Why do I get a number when I stream the result of tolower() to std::cout, but not when I use putchar()?

Question

I was trying to write a program which will convert every word(either upper or lower case) in the upper or lower case(depending on which case is max).So here is my program

#include<iostream>
#include<cstring>
#include<cctype>
#include<cstdio>
using namespace std;
int main()
{
    char s[101];
    int c=0, sm=0, i;

    cin>>s;

    for(i=0;i<strlen(s);i++)
    {
        if(s[i]>='A' && s[i]<='Z')
            c++;
        else
            sm++;
    }

    if(sm>c)
    {
        for(i=0;i<strlen(s);i++)
        {
            //cout<<tolower(s[i])<<endl;
            putchar(tolower(s[i]));
        }
    }
    else
    {
        for(i=0;i<strlen(s);i++)
        {
            //cout<<toupper(s[i])<<endl;
            putchar(toupper(s[i]));
        }
    }
}

But i was surprised to see that if i write these statement

if(sm>c)
    {
        for(i=0;i<strlen(s);i++)
        {
            cout<<tolower(s[i])<<endl;                
        }
    }

or

else
    {
        for(i=0;i<strlen(s);i++)
        {
            //cout<<toupper(s[i])<<endl;
            putchar(toupper(s[i]));
        }
    }

then it seems that output is in ASCII number.Can anyone explain me these reason.I am new to c++, so not much aware of cout

Answer 1

The reason behind this is the tolower(). The return type of tolower() is int.

That means its equivalent to printing an integer, rather than a character.

If you want to show it correctly, use this:

cout << static_cast<char>(tolower(s[i])) << "\n";

Answer 2

std::tolower() and std::toupper() functions return value is int. And std::cout print the exact value that appears to it.

So cout<< tolower(s[i])<<endl print ASCII value of the characters. But when you write putchar(toupper(s[i])) then putchar() function automatically converts the ASCII value to characters. That's why you get character as output.

In order to use cout<< tolower(s[i]) << endl you need to typecast the ASCII value to character.

So write -

cout<< (char)(toupper[i]) <<endl;
cout<< (char)(tolower[i]) <<endl;

Answer 3

Just to add that this is a false comparison.

The C++ equivalent of putchar is ostream::put, like this:

std::cout.put(std::tolower(s[i]));

Because both this and putchar take a char, an implicit conversion is performed. This is necessary because tolower gives you an int (for historical reasons, sort of).

The streaming operator << is far more general, and has overloads for all sorts of types so that it can format your data for you.
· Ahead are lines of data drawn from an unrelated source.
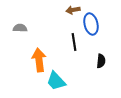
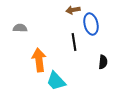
black semicircle: moved 2 px right, 1 px down
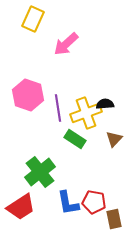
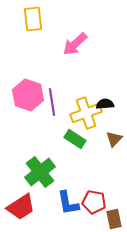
yellow rectangle: rotated 30 degrees counterclockwise
pink arrow: moved 9 px right
purple line: moved 6 px left, 6 px up
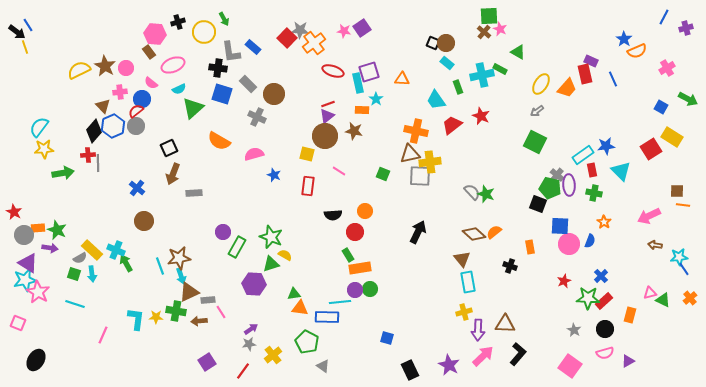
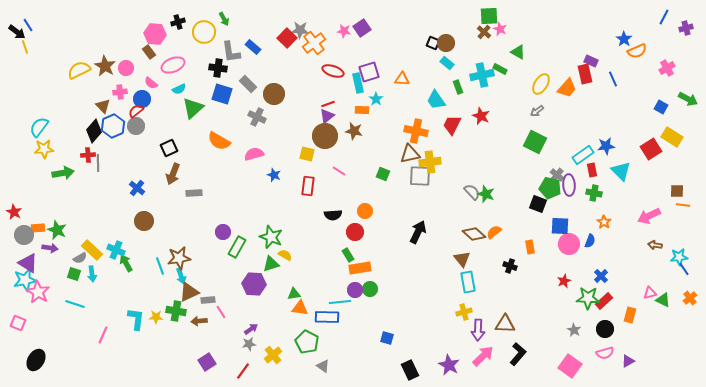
red trapezoid at (452, 125): rotated 25 degrees counterclockwise
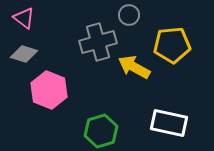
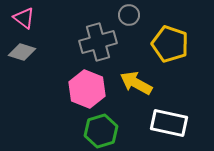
yellow pentagon: moved 2 px left, 1 px up; rotated 24 degrees clockwise
gray diamond: moved 2 px left, 2 px up
yellow arrow: moved 2 px right, 16 px down
pink hexagon: moved 38 px right, 1 px up
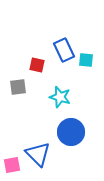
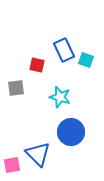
cyan square: rotated 14 degrees clockwise
gray square: moved 2 px left, 1 px down
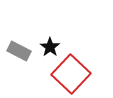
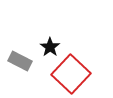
gray rectangle: moved 1 px right, 10 px down
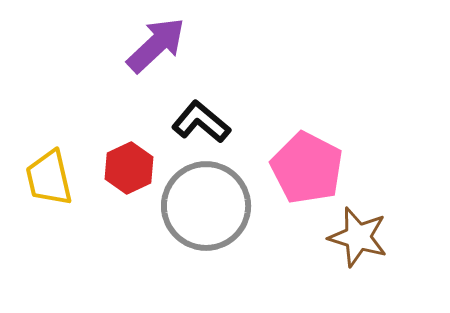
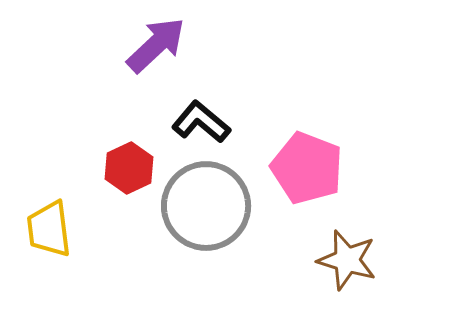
pink pentagon: rotated 6 degrees counterclockwise
yellow trapezoid: moved 51 px down; rotated 6 degrees clockwise
brown star: moved 11 px left, 23 px down
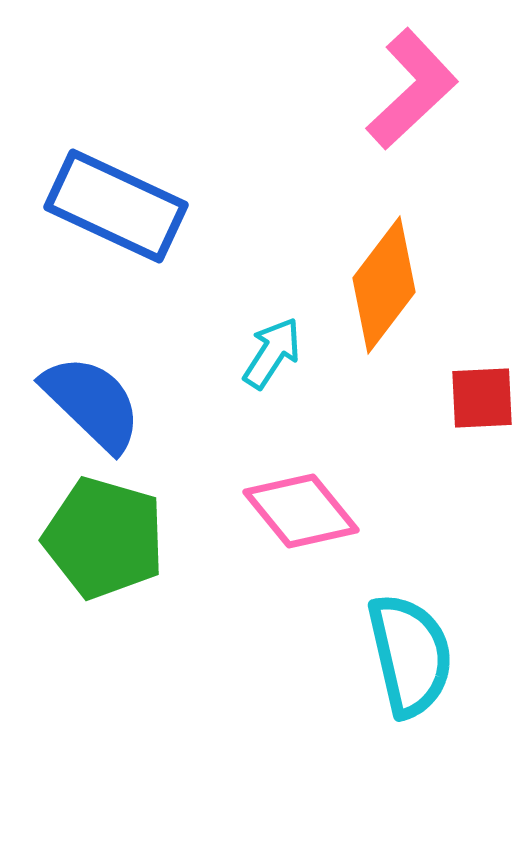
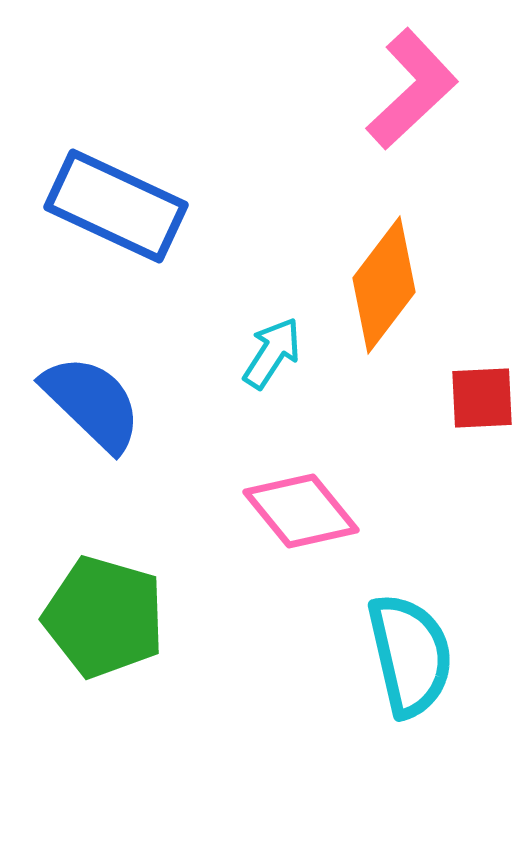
green pentagon: moved 79 px down
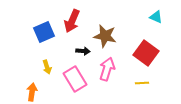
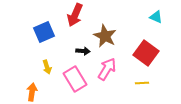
red arrow: moved 3 px right, 6 px up
brown star: rotated 15 degrees clockwise
pink arrow: rotated 15 degrees clockwise
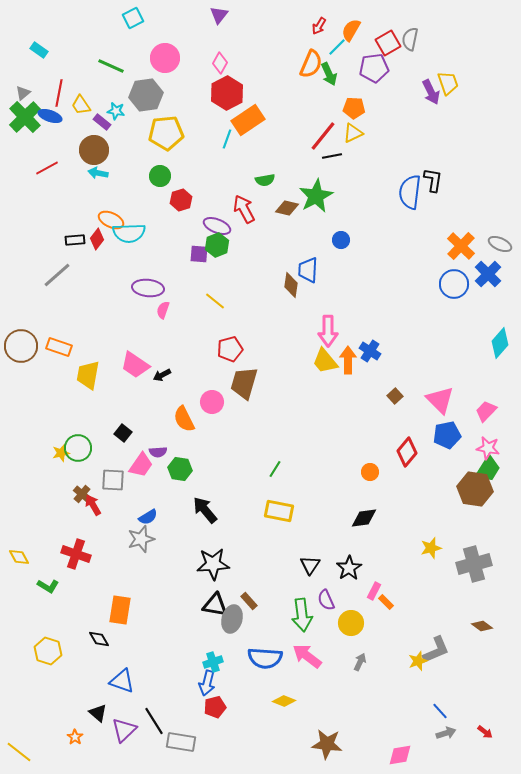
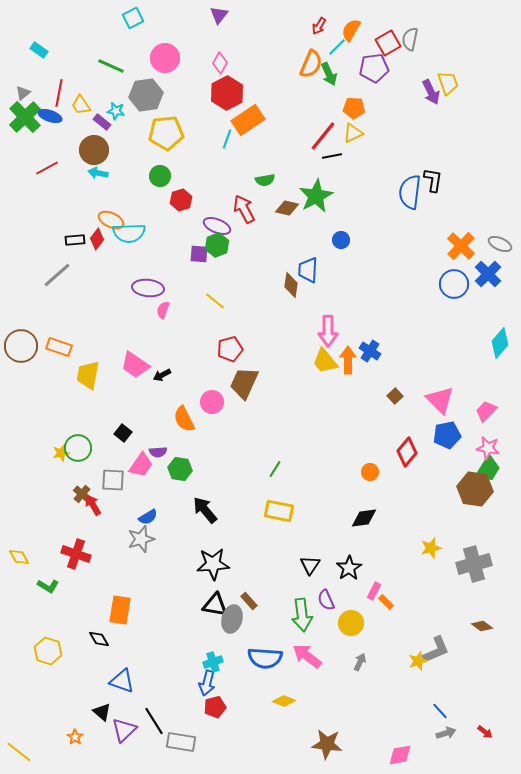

Since you're giving it an int, and not particularly asking for a char, a number is what you get.

Answer 4

From the cplusplus.com reference for tolower:

The value is returned as an int value that can be implicitly casted to char.

However printing the returned int will not convert it to a char. You can explicitly cast it:

std::cout<< (char) tolower(s[i])<<endl;  

However a static cast is safer:

std::cout << static_cast<char>(tolower(s[i]));

Answer 5

cout prints the value, and in C++ a tolower returns a int (ASCII) so what you get is that, if you want to yell the actual character you need to convert manually the output.

cout<<static_cast<char>((s[i]))<<endl;

Online editor to C++ (example)

Answer 6

In this case:

if(sm>c)
    {
        for(i=0;i<strlen(s);i++)
        {
            cout<<tolower(s[i])<<endl;                
        }
    }

yes you should expect an ASCII value. This is because tolower is a function that returns an integer and cout outputs directly what it is given, it doesnt carry out any manipulation.

However you said that in this case:

else
    {
        for(i=0;i<strlen(s);i++)
        {
            //cout<<toupper(s[i])<<endl;
            putchar(toupper(s[i]));
        }
    }

you also get an ASCII value but I think your mistaken. This should output a character because the putchar() function not only outputs what it is given but beforehand carries out manipulation to ensure it is in char format.